Koch snorted derision. ‘Now you’re just trying to twist my words. My father did his duty, nothing more, nothing less.’

‘And what about your father’s will? It seems as if he changed his mind. It suggests that he saw himself guilty of a significant crime. After all, he left a fortune to Holocaust charities.’

Koch shook his head slowly. ‘The family will be contesting the will. He was an old man; he’d started to become confused. He was losing his mind.’

‘Or gaining it,’ McEvoy parried. ‘Along with a conscience.’

‘Ostara Industries was not built on the back of the Holocaust!

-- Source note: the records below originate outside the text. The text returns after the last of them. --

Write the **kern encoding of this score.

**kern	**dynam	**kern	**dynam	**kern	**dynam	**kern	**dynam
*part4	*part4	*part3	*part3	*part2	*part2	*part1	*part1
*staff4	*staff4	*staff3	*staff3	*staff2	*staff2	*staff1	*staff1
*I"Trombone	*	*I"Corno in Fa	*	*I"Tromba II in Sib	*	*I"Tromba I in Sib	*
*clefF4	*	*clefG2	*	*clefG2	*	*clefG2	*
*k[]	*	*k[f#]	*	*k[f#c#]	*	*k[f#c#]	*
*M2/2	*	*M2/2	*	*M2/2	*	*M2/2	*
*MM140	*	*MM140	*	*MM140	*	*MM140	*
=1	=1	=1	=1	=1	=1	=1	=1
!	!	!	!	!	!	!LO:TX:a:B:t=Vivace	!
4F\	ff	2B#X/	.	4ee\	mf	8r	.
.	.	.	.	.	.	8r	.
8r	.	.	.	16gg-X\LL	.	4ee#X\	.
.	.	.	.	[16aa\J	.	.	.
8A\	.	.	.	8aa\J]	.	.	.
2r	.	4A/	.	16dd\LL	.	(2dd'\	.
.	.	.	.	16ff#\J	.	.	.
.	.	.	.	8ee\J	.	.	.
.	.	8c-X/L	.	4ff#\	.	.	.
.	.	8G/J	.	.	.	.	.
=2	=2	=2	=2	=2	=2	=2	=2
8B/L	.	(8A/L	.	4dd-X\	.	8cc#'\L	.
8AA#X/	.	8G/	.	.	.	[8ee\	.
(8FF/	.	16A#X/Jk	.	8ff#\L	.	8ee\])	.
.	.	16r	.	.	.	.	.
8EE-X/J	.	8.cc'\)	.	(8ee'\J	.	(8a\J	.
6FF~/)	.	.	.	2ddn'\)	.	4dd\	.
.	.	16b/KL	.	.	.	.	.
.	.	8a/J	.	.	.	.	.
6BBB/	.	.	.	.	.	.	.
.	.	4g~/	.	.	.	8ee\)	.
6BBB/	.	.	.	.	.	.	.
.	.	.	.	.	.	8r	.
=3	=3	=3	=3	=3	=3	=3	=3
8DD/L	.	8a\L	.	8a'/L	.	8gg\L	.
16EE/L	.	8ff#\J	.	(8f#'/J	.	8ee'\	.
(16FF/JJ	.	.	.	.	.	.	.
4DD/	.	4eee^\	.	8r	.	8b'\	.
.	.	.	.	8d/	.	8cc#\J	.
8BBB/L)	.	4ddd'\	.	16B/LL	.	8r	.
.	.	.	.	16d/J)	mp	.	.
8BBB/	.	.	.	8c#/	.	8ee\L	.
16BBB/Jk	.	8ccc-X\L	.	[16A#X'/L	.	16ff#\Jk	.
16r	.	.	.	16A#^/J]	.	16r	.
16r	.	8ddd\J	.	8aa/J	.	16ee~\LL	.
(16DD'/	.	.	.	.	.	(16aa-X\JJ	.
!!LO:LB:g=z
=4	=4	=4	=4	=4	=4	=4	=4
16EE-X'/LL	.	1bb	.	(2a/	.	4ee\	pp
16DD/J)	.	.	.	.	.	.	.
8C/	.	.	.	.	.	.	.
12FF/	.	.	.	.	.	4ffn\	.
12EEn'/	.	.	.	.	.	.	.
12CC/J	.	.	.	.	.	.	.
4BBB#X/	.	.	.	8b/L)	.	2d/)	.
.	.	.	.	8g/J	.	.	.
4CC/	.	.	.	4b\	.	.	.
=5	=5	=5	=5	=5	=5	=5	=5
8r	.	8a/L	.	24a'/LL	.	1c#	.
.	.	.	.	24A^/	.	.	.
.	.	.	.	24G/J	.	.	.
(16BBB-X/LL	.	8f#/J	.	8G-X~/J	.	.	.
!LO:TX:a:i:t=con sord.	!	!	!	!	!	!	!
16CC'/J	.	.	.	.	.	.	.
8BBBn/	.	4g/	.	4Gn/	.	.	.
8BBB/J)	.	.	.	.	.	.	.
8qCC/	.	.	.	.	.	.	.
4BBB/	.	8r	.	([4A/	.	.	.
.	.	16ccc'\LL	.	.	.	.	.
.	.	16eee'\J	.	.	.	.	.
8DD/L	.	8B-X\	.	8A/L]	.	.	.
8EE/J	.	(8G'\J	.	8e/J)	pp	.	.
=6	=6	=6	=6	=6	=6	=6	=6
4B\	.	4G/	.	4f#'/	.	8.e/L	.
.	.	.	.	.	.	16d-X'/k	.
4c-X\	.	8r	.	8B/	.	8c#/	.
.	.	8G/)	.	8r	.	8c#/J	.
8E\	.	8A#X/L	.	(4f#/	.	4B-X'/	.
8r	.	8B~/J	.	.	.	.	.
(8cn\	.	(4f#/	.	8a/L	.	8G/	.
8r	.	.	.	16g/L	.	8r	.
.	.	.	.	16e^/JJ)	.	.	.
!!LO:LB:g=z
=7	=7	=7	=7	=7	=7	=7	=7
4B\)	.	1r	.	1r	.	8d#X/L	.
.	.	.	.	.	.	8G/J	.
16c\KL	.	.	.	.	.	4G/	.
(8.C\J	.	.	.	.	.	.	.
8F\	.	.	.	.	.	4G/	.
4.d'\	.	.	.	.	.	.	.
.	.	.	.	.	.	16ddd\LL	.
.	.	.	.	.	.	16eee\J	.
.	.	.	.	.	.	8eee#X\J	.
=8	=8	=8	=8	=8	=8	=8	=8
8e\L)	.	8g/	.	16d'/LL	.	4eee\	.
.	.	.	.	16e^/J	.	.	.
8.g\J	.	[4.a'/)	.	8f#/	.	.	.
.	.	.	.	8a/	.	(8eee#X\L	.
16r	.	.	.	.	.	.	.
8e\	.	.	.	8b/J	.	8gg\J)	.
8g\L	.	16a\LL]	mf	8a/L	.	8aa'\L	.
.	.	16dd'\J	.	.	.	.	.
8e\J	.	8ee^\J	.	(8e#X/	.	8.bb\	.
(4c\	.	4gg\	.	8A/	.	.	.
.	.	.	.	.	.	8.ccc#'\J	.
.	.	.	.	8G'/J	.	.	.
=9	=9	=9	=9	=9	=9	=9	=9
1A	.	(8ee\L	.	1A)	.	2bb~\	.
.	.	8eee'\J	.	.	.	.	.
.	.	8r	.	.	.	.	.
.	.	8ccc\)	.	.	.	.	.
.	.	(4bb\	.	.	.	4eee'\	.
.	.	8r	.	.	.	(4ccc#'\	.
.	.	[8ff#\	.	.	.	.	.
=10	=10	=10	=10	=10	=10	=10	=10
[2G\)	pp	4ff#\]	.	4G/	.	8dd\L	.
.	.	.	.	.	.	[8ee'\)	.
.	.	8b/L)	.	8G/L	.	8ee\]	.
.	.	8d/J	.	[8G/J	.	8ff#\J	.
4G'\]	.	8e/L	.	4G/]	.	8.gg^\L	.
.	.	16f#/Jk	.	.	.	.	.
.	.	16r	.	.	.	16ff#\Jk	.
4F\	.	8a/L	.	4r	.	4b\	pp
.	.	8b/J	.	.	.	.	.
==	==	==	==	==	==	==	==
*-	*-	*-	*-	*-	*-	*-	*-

My father built it by himself through hard work and vision. We owe the Jews nothing. You hear, nothing!’

McEvoy slowly shook his head. ‘Ostara Industries was founded on money stolen from two banks in 1955.’

‘Now you’re just being facile. You’ll never meet a man who worked as hard as my father. Never. Why would he rob a bank?’

‘Why would he kill innocent people?’

‘They weren’t innocent! There’s no such thing as innocence – only degrees of guilt.’

McEvoy sighed. It didn’t matter what he said, Charles Koch would always be an apologist for his father. There was a remote possibility that Koch was simply following orders during the war, but that didn’t negate the criminality of the acts. Yellow Star’s evidence though suggested that he’d been a proactive participant. He’d murdered several, powerless people and participated in genocide, taking an active role in the Jewish Skeleton Project of the Abnenebre. His actions were indefensible however much his son protested.